Reproduce every line of each item below without changing anything.

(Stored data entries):
+ + + + + + +

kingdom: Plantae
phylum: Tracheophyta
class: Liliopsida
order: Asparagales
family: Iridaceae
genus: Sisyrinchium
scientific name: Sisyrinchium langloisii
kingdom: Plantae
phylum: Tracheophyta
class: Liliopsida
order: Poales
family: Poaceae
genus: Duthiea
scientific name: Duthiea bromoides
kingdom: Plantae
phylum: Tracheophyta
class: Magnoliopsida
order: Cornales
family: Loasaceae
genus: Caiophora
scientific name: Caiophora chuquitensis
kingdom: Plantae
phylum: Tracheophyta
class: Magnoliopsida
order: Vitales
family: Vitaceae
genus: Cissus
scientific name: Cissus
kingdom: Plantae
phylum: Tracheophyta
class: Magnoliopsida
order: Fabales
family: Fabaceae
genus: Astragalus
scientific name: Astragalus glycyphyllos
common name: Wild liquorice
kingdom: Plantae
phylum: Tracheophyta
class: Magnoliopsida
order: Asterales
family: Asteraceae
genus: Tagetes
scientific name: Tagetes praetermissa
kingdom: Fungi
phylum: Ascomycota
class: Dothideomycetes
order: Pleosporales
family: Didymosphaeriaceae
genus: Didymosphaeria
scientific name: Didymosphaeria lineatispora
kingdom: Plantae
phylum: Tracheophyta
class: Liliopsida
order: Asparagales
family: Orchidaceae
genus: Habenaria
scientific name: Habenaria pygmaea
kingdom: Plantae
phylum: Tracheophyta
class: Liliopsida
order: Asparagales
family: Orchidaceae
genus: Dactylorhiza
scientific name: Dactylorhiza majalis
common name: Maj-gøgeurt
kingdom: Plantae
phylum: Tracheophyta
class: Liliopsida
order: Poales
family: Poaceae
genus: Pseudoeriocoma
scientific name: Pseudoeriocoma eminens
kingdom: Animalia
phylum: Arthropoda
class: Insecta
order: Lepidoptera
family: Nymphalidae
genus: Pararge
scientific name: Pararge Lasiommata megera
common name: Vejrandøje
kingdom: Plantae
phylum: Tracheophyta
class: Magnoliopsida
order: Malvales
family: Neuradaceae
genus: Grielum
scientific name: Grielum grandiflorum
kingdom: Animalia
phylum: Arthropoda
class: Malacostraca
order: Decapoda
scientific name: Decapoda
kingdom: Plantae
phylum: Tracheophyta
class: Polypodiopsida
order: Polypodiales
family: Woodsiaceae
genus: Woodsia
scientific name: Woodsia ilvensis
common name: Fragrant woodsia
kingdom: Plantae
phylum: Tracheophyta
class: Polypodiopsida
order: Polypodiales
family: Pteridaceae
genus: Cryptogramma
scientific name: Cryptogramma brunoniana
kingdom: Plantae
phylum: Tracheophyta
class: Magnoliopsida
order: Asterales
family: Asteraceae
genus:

+ + + + + + +

(THE RESPONSE):
kingdom: Plantae
phylum: Tracheophyta
class: Liliopsida
order: Asparagales
family: Iridaceae
genus: Sisyrinchium
scientific name: Sisyrinchium langloisii
kingdom: Plantae
phylum: Tracheophyta
class: Liliopsida
order: Poales
family: Poaceae
genus: Duthiea
scientific name: Duthiea bromoides
kingdom: Plantae
phylum: Tracheophyta
class: Magnoliopsida
order: Cornales
family: Loasaceae
genus: Caiophora
scientific name: Caiophora chuquitensis
kingdom: Plantae
phylum: Tracheophyta
class: Magnoliopsida
order: Vitales
family: Vitaceae
genus: Cissus
scientific name: Cissus
kingdom: Plantae
phylum: Tracheophyta
class: Magnoliopsida
order: Fabales
family: Fabaceae
genus: Astragalus
scientific name: Astragalus glycyphyllos
common name: Wild liquorice
kingdom: Plantae
phylum: Tracheophyta
class: Magnoliopsida
order: Asterales
family: Asteraceae
genus: Tagetes
scientific name: Tagetes praetermissa
kingdom: Fungi
phylum: Ascomycota
class: Dothideomycetes
order: Pleosporales
family: Didymosphaeriaceae
genus: Didymosphaeria
scientific name: Didymosphaeria lineatispora
kingdom: Plantae
phylum: Tracheophyta
class: Liliopsida
order: Asparagales
family: Orchidaceae
genus: Habenaria
scientific name: Habenaria pygmaea
kingdom: Plantae
phylum: Tracheophyta
class: Liliopsida
order: Asparagales
family: Orchidaceae
genus: Dactylorhiza
scientific name: Dactylorhiza majalis
common name: Maj-gøgeurt
kingdom: Plantae
phylum: Tracheophyta
class: Liliopsida
order: Poales
family: Poaceae
genus: Pseudoeriocoma
scientific name: Pseudoeriocoma eminens
kingdom: Animalia
phylum: Arthropoda
class: Insecta
order: Lepidoptera
family: Nymphalidae
genus: Pararge
scientific name: Pararge Lasiommata megera
common name: Vejrandøje
kingdom: Plantae
phylum: Tracheophyta
class: Magnoliopsida
order: Malvales
family: Neuradaceae
genus: Grielum
scientific name: Grielum grandiflorum
kingdom: Animalia
phylum: Arthropoda
class: Malacostraca
order: Decapoda
scientific name: Decapoda
kingdom: Plantae
phylum: Tracheophyta
class: Polypodiopsida
order: Polypodiales
family: Woodsiaceae
genus: Woodsia
scientific name: Woodsia ilvensis
common name: Fragrant woodsia
kingdom: Plantae
phylum: Tracheophyta
class: Polypodiopsida
order: Polypodiales
family: Pteridaceae
genus: Cryptogramma
scientific name: Cryptogramma brunoniana
kingdom: Plantae
phylum: Tracheophyta
class: Magnoliopsida
order: Asterales
family: Asteraceae
genus:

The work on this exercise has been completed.